The full run, end to end
Think of this as a status ladder with artifacts attached. The agent is responsible for posting updates and evidence back to the tracker and PR. Humans should not have to guess what is happening.
Step 01
Ticket intake (assigned in Linear)
Issue is assigned to an agent user. The agent immediately acknowledges and links the run ID it will use for audit and traceability.
- Linear comment: acknowledged
- Run ID
- Links: repo, branch plan
Step 02
Provision identity (Creddy)
The agent requests scoped, short lived credentials for every system it touches. No user impersonation. Credentials are attached to the run identity and expire.
- Cred lease ID
- Scopes summary
- Expiry timestamp
Step 03
Boot environment (exe.dev)
Agent creates a fresh remote environment, pins toolchain, and records environment identity so humans can reproduce the exact run later.
- Environment URL
- Environment identity
- Toolchain fingerprint
Step 04
Reproduce (browser-use)
Agent reproduces the bug using scripted, repeatable steps. It collects evidence. If it cannot reproduce, it stops. No fixes without evidence.
- Repro steps
- Screenshots
- GIF recording
- Console logs
Step 05
Open PR stub (GitHub)
Agent opens a draft PR early, links the ticket, and posts the reproduction evidence before implementation. The PR is the workspace for all discussion.
- Draft PR
- Spec link
- Repro evidence comment
Step 06
Plan with Opus, implement with Sonnet
Agent writes a plan, identifies risk boundaries, then implements in small checkpoints. Each checkpoint keeps the PR reviewable and debuggable.
- Plan comment
- Checkpoint commits
- Local notes attached to PR
Step 07
Commit, sign, and run CI
Agent authors and commits under its own identity, with signed commits. CI is treated as a gate, not a suggestion.
- Signed commits
- CI logs
- Test outputs
Step 08
Watchers and responders
Agent keeps a watcher loop for CI failures, Cursor Bugbot feedback, and human review comments. It responds with bounded iterations and escalation rules.
- Bugbot thread links
- CI fix iterations
- Escalation note if blocked
Step 09
Demo with evidence (browser-use and ffmpeg)

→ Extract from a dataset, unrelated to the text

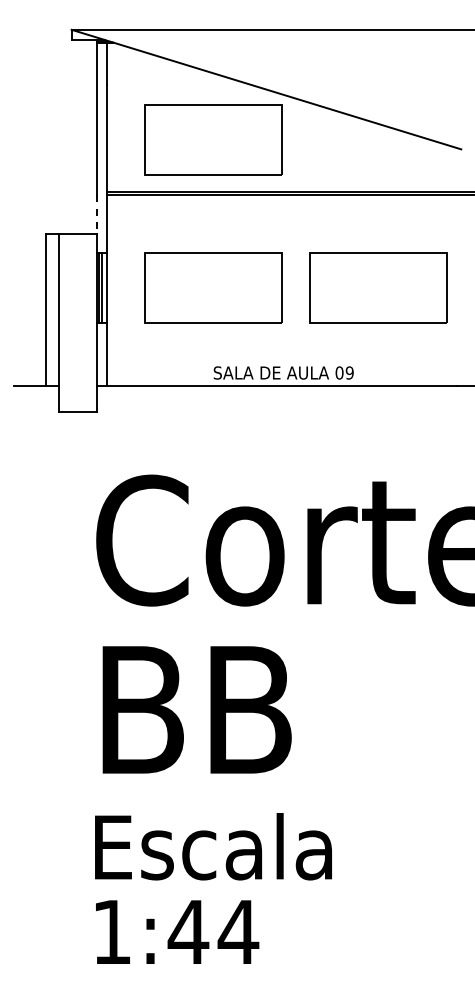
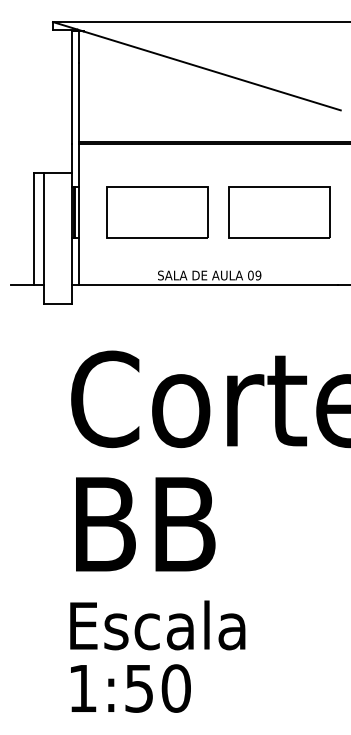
part: (213, 139) -> (157, 103), removed
line: (97, 214) -> (72, 158), dashed -> solid
text: (213, 932) -> (157, 688), 1:44 -> 1:50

After implementation, the agent runs a demo flow in the real environment. It captures screenshots and records a short GIF. The artifact is attached to the PR before human review begins.
- Demo steps
- Screenshots
- GIF artifact
- PR comment with evidence
Step 10
Human review stays on track
Guards enforce that humans review the right surfaces. Review focuses on high risk logic and contracts, not on linting or formatting.
- Focused review checklist
- Highlighted files
- Demo steps
Step 11
Merge and teardown
After approval, PR is merged. The remote environment spins down, credentials expire, and the agent posts a final summary and marks the ticket done.
- Merge SHA
- Teardown confirmation
- Final summary
- Ticket closed
Status updates as a contract
The agent should post status changes back to the ticket and PR as it crosses gates. These gates make the run legible to humans, and they reduce hallucinated fixes.
acknowledged env_ready reproduced plan_posted fix_implemented tests_added demo_recorded ready_for_human merged teardown_complete
Guardrails that keep it safe
This loop only works when identity and boundaries are real. The agent is a first class actor, not a human impersonator.
- Agent has its own identity everywhere, including GitHub, secret manager, VPN, and internal services.
- Credentials are scoped and short lived. No long lived user tokens. Creds expire at teardown.
- Evidence before fixes. Reproduction is a gate. If the agent cannot reproduce, it escalates.
- Human review focuses on high risk surfaces, not formatting or static analysis output.